- Recorded information:
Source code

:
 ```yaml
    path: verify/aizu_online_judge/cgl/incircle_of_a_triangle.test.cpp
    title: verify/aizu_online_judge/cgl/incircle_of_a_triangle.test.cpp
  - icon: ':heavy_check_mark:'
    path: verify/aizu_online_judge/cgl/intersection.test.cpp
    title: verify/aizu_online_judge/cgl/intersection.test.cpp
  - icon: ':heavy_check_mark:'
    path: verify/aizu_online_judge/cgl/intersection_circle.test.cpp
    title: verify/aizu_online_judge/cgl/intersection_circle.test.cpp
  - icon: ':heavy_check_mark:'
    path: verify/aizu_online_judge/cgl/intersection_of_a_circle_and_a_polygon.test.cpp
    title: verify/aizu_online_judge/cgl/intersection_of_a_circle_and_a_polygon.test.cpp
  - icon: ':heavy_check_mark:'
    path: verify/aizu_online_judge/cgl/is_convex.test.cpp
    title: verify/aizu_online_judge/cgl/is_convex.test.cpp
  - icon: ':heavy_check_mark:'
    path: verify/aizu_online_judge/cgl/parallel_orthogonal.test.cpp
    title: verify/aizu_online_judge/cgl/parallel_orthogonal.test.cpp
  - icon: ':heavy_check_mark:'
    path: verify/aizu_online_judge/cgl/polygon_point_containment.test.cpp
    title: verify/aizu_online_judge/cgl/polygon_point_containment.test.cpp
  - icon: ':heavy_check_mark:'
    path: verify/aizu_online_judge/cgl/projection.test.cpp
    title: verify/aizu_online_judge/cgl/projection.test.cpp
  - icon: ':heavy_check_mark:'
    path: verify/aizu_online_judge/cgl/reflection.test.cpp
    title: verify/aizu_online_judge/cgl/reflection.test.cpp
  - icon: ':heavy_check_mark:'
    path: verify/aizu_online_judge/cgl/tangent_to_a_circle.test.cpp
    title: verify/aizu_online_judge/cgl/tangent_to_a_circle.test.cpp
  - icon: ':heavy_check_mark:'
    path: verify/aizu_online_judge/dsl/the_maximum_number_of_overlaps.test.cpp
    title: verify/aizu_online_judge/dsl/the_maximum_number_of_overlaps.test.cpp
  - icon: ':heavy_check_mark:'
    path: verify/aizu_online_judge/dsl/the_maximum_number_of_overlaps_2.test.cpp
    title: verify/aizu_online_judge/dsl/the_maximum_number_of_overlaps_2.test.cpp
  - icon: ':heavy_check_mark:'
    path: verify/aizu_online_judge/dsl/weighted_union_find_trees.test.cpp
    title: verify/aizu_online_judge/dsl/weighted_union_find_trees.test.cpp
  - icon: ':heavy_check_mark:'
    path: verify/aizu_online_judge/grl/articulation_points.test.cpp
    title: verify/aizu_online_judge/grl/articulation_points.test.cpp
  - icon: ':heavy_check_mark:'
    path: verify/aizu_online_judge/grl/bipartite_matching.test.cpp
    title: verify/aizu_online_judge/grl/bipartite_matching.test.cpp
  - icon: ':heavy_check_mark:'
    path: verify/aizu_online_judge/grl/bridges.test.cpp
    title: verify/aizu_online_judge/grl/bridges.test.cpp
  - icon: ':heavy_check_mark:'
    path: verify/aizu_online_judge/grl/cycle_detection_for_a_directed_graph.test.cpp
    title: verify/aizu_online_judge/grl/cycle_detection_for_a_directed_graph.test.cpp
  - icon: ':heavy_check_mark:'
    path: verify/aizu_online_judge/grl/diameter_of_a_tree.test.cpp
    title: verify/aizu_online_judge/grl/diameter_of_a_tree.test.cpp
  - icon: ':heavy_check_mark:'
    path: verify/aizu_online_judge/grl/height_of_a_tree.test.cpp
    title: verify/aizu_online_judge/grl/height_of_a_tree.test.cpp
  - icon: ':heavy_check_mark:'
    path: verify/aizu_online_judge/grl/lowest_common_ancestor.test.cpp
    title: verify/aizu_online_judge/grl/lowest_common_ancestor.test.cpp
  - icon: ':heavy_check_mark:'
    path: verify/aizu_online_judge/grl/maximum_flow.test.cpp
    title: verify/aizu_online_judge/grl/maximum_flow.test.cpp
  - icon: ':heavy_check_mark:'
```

- What to work on:
Transcribe all of the data above, character for character.

- Finished task:
Source code

:
 ```yaml
    path: verify/aizu_online_judge/cgl/incircle_of_a_triangle.test.cpp
    title: verify/aizu_online_judge/cgl/incircle_of_a_triangle.test.cpp
  - icon: ':heavy_check_mark:'
    path: verify/aizu_online_judge/cgl/intersection.test.cpp
    title: verify/aizu_online_judge/cgl/intersection.test.cpp
  - icon: ':heavy_check_mark:'
    path: verify/aizu_online_judge/cgl/intersection_circle.test.cpp
    title: verify/aizu_online_judge/cgl/intersection_circle.test.cpp
  - icon: ':heavy_check_mark:'
    path: verify/aizu_online_judge/cgl/intersection_of_a_circle_and_a_polygon.test.cpp
    title: verify/aizu_online_judge/cgl/intersection_of_a_circle_and_a_polygon.test.cpp
  - icon: ':heavy_check_mark:'
    path: verify/aizu_online_judge/cgl/is_convex.test.cpp
    title: verify/aizu_online_judge/cgl/is_convex.test.cpp
  - icon: ':heavy_check_mark:'
    path: verify/aizu_online_judge/cgl/parallel_orthogonal.test.cpp
    title: verify/aizu_online_judge/cgl/parallel_orthogonal.test.cpp
  - icon: ':heavy_check_mark:'
    path: verify/aizu_online_judge/cgl/polygon_point_containment.test.cpp
    title: verify/aizu_online_judge/cgl/polygon_point_containment.test.cpp
  - icon: ':heavy_check_mark:'
    path: verify/aizu_online_judge/cgl/projection.test.cpp
    title: verify/aizu_online_judge/cgl/projection.test.cpp
  - icon: ':heavy_check_mark:'
    path: verify/aizu_online_judge/cgl/reflection.test.cpp
    title: verify/aizu_online_judge/cgl/reflection.test.cpp
  - icon: ':heavy_check_mark:'
    path: verify/aizu_online_judge/cgl/tangent_to_a_circle.test.cpp
    title: verify/aizu_online_judge/cgl/tangent_to_a_circle.test.cpp
  - icon: ':heavy_check_mark:'
    path: verify/aizu_online_judge/dsl/the_maximum_number_of_overlaps.test.cpp
    title: verify/aizu_online_judge/dsl/the_maximum_number_of_overlaps.test.cpp
  - icon: ':heavy_check_mark:'
    path: verify/aizu_online_judge/dsl/the_maximum_number_of_overlaps_2.test.cpp
    title: verify/aizu_online_judge/dsl/the_maximum_number_of_overlaps_2.test.cpp
  - icon: ':heavy_check_mark:'
    path: verify/aizu_online_judge/dsl/weighted_union_find_trees.test.cpp
    title: verify/aizu_online_judge/dsl/weighted_union_find_trees.test.cpp
  - icon: ':heavy_check_mark:'
    path: verify/aizu_online_judge/grl/articulation_points.test.cpp
    title: verify/aizu_online_judge/grl/articulation_points.test.cpp
  - icon: ':heavy_check_mark:'
    path: verify/aizu_online_judge/grl/bipartite_matching.test.cpp
    title: verify/aizu_online_judge/grl/bipartite_matching.test.cpp
  - icon: ':heavy_check_mark:'
    path: verify/aizu_online_judge/grl/bridges.test.cpp
    title: verify/aizu_online_judge/grl/bridges.test.cpp
  - icon: ':heavy_check_mark:'
    path: verify/aizu_online_judge/grl/cycle_detection_for_a_directed_graph.test.cpp
    title: verify/aizu_online_judge/grl/cycle_detection_for_a_directed_graph.test.cpp
  - icon: ':heavy_check_mark:'
    path: verify/aizu_online_judge/grl/diameter_of_a_tree.test.cpp
    title: verify/aizu_online_judge/grl/diameter_of_a_tree.test.cpp
  - icon: ':heavy_check_mark:'
    path: verify/aizu_online_judge/grl/height_of_a_tree.test.cpp
    title: verify/aizu_online_judge/grl/height_of_a_tree.test.cpp
  - icon: ':heavy_check_mark:'
    path: verify/aizu_online_judge/grl/lowest_common_ancestor.test.cpp
    title: verify/aizu_online_judge/grl/lowest_common_ancestor.test.cpp
  - icon: ':heavy_check_mark:'
    path: verify/aizu_online_judge/grl/maximum_flow.test.cpp
    title: verify/aizu_online_judge/grl/maximum_flow.test.cpp
  - icon: ':heavy_check_mark:'
```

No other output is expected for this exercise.